Im moralistischen Klima aber gilt diese Selbstbindung als »toxisch«, »reaktionär«, »strukturell versteinert«. Verlässlichkeit wird zur Sünde – spontane Empörung zur Tugend. Doch eine Gesellschaft, die das glaubt, kann keine Republik bleiben. Denn die Republik lebt nicht von Moral, sondern von Verbindlichkeit.
V. Nicht KI, sondern #Kultur
Das wahre Problem unserer Zeit ist also nicht Künstliche Intelligenz, sondern verlorene Urteilskraft. Nicht zu viel Maschine, sondern zu wenig Maß. Nicht mangelnde Technik, sondern mangelnde Form. Precht ruft nach einer neuen Regierungsform – doch was wir wirklich brauchen, ist die Wiederentdeckung des republikanischen Ethos …
Regeln statt Rhetorik,
Prinzipien statt Affekte,
Treu und Glauben statt Empörungsökonomie.
Oder, um es kantisch zu sagen: Nicht gut gemeint, sondern gut begründet.
VI. Die stille Mehrheit
Natürlich – das alles betrifft nur eine dünne Schicht der Gesellschaft. Die große Mehrheit der Menschen lebt jenseits dieser Diskurse. Sie interessiert sich nicht für Regierungsformen oder moralische Theorien. Sie steht morgens auf, arbeitet, versorgt #Kinder, pflegt #Angehörige, hält Dinge am Laufen. Diese Menschen leben, ohne es zu wissen, das, was den moralischen Diskursen längst abhandengekommen ist: Verbindlichkeit.
Sie tun, was getan werden muss. Sie halten Verträge, sie erscheinen pünktlich, sie sagen, was sie tun, und tun, was sie sagen. Sie sind die leise Infrastruktur der Republik – das unprätentiöse Fundament, auf dem alles ruht.
Oben wird geredet, beredet, zerredet.
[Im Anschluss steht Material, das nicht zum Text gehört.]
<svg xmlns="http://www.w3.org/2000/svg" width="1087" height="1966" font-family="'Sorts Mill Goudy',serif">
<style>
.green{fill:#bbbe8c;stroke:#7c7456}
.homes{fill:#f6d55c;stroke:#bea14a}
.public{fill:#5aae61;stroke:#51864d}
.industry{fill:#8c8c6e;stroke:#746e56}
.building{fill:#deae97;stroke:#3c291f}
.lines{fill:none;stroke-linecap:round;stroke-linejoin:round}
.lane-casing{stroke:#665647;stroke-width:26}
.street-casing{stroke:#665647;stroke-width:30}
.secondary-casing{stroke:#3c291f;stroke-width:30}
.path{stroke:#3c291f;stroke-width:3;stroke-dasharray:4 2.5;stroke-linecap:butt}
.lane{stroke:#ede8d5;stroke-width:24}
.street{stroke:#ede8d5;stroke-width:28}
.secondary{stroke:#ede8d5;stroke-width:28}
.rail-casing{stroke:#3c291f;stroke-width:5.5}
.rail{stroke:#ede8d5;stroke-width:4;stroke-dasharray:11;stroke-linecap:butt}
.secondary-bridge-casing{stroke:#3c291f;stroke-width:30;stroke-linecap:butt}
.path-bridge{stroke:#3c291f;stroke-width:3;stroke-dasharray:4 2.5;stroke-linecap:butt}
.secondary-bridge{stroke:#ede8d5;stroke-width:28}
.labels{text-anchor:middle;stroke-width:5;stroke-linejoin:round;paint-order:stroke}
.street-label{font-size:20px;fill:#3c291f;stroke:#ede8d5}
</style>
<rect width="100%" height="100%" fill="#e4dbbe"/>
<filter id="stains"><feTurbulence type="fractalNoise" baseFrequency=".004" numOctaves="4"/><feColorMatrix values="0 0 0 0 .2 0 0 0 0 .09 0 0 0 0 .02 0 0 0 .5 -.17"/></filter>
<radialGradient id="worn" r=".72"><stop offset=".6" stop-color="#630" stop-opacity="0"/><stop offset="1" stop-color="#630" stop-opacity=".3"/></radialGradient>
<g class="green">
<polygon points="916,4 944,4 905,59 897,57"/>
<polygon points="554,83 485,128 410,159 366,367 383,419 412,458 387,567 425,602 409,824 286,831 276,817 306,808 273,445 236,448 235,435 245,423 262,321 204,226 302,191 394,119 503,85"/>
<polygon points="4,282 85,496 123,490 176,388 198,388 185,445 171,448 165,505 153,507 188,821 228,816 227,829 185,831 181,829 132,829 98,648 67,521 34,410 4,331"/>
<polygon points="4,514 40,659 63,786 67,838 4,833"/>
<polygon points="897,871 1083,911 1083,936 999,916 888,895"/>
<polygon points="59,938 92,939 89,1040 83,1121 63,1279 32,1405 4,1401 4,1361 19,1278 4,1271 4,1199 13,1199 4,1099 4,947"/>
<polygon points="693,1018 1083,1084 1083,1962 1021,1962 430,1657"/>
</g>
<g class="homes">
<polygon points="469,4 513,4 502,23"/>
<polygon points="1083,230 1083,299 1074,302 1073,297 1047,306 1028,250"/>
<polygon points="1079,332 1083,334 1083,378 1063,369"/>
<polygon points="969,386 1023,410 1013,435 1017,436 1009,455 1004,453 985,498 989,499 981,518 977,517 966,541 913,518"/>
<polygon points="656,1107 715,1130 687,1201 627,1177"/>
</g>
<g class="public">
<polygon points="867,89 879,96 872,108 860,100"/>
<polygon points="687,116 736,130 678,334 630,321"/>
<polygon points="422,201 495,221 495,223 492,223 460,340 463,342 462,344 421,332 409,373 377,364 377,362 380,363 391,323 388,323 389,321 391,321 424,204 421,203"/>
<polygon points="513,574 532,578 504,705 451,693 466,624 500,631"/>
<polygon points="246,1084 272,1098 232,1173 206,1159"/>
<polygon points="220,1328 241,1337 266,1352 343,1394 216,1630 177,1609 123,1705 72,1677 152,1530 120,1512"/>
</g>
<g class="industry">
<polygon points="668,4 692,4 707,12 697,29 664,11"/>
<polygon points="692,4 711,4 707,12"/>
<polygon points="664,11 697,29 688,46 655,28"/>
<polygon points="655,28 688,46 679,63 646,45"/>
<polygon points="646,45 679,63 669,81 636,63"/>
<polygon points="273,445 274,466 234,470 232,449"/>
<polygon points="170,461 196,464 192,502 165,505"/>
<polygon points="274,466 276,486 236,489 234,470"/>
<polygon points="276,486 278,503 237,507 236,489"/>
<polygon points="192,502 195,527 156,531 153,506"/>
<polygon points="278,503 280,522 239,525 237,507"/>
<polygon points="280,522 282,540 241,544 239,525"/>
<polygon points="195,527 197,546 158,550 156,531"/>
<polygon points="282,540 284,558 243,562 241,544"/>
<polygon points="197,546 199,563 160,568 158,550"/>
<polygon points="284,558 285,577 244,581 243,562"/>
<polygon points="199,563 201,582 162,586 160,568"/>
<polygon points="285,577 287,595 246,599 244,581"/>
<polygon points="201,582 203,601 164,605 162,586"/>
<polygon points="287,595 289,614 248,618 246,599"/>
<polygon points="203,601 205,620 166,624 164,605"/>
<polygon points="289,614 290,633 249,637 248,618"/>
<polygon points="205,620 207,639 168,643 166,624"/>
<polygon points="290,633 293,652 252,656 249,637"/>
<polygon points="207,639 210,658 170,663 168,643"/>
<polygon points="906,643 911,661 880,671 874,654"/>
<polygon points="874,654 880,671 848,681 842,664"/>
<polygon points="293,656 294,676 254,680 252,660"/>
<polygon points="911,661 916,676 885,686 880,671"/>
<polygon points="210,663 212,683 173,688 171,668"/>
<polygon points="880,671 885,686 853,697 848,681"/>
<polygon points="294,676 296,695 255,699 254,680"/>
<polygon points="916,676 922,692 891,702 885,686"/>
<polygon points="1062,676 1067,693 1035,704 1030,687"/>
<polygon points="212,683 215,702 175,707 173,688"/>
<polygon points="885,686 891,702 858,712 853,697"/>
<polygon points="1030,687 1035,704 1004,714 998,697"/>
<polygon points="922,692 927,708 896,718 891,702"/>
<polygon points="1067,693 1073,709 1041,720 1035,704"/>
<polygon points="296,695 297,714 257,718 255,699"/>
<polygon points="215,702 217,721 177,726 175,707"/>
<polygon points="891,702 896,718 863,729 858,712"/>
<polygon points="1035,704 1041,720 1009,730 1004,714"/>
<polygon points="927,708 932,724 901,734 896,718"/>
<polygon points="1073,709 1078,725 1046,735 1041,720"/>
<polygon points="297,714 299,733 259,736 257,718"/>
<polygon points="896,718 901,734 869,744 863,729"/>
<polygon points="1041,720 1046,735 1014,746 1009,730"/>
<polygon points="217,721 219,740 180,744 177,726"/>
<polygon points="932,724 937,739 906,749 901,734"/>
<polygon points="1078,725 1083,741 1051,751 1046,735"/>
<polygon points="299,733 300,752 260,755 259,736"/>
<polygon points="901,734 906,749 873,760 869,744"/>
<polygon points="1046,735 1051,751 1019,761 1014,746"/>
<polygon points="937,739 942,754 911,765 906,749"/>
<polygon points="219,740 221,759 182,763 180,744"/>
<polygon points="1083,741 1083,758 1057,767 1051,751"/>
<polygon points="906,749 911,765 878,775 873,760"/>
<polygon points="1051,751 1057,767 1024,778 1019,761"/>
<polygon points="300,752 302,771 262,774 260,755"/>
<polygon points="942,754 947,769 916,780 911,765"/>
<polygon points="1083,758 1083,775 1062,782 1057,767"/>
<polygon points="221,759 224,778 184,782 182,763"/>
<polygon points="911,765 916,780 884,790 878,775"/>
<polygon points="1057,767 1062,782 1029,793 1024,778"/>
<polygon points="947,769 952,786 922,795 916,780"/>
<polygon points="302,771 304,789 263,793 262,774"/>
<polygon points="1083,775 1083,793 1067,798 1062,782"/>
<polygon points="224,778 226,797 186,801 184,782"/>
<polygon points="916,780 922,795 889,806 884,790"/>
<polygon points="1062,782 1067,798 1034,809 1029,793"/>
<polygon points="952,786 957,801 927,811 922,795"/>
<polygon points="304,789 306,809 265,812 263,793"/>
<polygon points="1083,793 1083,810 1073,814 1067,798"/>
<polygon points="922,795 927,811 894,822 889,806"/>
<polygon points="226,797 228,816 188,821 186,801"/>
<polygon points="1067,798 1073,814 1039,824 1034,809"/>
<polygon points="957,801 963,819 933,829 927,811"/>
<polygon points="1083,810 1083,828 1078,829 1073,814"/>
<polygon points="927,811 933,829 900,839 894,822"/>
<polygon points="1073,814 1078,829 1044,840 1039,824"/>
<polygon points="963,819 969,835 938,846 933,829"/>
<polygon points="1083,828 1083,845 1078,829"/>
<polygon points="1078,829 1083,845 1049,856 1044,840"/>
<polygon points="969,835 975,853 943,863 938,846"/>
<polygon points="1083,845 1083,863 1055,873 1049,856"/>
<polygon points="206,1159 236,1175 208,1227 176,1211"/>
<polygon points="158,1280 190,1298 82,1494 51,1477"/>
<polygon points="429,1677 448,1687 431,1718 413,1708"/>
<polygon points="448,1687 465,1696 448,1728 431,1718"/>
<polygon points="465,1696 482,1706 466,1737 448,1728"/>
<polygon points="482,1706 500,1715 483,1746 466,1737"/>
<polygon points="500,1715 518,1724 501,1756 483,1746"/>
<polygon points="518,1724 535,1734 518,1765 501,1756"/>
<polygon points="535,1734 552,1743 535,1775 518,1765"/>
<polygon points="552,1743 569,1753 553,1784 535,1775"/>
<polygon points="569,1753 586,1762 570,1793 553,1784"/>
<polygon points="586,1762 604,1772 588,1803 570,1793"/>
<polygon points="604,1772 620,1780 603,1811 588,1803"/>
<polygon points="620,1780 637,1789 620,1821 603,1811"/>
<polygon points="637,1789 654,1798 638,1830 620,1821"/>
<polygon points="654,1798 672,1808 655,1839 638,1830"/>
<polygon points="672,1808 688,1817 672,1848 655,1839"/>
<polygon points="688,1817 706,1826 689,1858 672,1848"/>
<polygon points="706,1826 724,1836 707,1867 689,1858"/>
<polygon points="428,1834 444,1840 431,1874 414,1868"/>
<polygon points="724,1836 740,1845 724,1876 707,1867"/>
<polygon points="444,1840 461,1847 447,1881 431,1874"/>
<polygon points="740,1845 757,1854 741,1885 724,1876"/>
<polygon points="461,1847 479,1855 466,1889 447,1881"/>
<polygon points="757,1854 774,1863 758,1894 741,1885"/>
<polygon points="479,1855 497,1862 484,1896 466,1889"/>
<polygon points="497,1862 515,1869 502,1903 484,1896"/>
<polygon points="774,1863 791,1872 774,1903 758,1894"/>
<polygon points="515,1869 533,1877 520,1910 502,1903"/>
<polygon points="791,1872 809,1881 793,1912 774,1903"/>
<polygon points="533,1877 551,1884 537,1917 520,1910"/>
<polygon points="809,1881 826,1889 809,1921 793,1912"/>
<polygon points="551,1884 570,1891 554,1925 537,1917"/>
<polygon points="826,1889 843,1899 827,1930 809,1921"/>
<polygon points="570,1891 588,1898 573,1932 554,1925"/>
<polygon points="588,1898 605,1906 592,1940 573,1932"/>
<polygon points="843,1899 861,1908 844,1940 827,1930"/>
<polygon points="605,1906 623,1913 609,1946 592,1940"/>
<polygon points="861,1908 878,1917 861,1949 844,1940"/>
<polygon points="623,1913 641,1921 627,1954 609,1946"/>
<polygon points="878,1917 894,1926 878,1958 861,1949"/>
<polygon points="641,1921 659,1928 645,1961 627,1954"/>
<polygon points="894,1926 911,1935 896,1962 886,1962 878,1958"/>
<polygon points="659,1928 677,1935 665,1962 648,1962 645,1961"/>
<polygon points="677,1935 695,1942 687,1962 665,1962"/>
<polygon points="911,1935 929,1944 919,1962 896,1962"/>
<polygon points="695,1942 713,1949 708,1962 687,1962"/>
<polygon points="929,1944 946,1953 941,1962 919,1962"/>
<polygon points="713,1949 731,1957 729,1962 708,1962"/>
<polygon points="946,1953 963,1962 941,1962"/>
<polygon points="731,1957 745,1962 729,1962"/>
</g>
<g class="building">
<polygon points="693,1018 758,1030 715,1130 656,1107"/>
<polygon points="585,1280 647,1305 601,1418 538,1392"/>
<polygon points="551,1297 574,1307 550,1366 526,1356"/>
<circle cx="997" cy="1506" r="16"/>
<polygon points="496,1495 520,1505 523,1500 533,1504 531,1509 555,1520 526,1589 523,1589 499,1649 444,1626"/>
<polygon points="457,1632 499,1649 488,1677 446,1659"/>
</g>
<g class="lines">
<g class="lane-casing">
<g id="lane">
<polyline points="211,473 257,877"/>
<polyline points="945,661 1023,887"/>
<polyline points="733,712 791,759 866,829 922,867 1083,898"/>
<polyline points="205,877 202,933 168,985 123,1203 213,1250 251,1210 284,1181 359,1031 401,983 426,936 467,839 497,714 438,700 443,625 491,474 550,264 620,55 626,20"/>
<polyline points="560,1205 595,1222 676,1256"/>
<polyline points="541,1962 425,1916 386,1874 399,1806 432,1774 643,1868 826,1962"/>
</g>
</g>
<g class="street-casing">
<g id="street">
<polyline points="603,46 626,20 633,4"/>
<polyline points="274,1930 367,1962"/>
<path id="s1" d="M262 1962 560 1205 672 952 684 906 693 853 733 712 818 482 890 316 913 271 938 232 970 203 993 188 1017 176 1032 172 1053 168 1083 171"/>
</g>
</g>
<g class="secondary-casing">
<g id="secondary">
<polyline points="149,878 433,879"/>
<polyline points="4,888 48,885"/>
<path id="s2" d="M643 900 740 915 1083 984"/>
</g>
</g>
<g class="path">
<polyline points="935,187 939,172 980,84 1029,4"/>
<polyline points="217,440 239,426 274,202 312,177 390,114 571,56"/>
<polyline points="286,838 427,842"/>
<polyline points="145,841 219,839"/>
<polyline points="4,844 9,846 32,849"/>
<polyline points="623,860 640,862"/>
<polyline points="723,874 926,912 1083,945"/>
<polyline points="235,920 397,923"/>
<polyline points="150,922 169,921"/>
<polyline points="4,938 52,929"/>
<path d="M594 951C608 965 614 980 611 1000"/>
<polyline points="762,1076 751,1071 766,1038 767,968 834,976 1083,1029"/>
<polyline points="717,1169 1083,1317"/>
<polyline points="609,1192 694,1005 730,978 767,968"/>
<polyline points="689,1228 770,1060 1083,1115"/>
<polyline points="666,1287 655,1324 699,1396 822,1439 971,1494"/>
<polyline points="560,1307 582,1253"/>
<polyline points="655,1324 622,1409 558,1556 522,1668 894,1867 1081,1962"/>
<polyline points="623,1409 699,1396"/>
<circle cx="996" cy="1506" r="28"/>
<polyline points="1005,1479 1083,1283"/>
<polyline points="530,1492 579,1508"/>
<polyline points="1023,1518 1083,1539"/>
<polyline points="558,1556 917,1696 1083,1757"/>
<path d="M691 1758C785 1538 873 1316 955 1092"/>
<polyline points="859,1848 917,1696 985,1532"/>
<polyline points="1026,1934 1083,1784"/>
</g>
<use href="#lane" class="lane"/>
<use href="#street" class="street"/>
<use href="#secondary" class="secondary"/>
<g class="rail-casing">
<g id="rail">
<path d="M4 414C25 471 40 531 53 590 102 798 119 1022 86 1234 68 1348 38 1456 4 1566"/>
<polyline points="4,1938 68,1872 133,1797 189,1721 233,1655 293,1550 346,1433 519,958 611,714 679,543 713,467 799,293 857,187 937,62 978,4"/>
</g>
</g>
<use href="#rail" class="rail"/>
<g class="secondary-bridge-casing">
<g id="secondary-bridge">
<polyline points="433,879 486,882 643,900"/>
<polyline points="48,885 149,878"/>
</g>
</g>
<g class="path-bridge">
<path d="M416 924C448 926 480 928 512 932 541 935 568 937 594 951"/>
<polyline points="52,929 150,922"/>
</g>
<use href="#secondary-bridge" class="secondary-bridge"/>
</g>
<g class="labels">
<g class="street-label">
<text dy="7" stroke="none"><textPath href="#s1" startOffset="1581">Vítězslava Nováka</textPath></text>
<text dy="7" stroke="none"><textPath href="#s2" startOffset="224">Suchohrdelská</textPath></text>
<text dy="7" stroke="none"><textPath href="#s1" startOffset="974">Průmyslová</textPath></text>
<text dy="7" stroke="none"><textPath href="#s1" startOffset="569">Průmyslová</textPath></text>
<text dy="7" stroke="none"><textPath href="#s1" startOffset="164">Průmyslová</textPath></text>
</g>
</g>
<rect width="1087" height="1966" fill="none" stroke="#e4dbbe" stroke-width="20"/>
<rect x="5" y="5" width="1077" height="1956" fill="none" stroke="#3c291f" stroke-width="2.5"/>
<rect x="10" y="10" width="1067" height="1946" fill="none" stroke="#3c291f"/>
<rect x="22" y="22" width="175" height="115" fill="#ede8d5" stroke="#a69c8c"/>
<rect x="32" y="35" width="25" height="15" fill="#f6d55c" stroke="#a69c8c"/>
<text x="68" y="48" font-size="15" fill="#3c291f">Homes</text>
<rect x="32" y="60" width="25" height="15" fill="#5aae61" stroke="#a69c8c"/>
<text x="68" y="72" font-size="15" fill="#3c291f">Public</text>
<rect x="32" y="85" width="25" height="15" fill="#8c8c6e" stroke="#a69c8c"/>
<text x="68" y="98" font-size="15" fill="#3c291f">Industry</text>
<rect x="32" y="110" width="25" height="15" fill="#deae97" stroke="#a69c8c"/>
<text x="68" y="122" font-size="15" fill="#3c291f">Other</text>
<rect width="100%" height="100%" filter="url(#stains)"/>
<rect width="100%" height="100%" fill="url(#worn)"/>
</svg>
Unten wird getragen.
Die Republik wird oben zerredet – aber unten getragen.
Vielleicht ist genau das ihre Rettung.
VII. Schluss
Moralismus ist die Krankheit einer Gesellschaft, die ihre eigenen Formen verlernt hat. Er hält sich für die höchste Tugend, ist aber das Gegenteil von #Ethik: Er zerstört die Möglichkeit der Moral, weil er Verbindlichkeit verachtet.
Die Republik überlebt nicht durch neue Technologien oder neue Regierungsformen – sondern durch die alte, immer wieder neu zu lernende Kunst der Selbstbindung. Nur sie macht #Freiheit möglich. Denn Freiheit ohne Form ist Willkür. Und #Willkür ist – moralisch gesehen – das Ende der #Moral.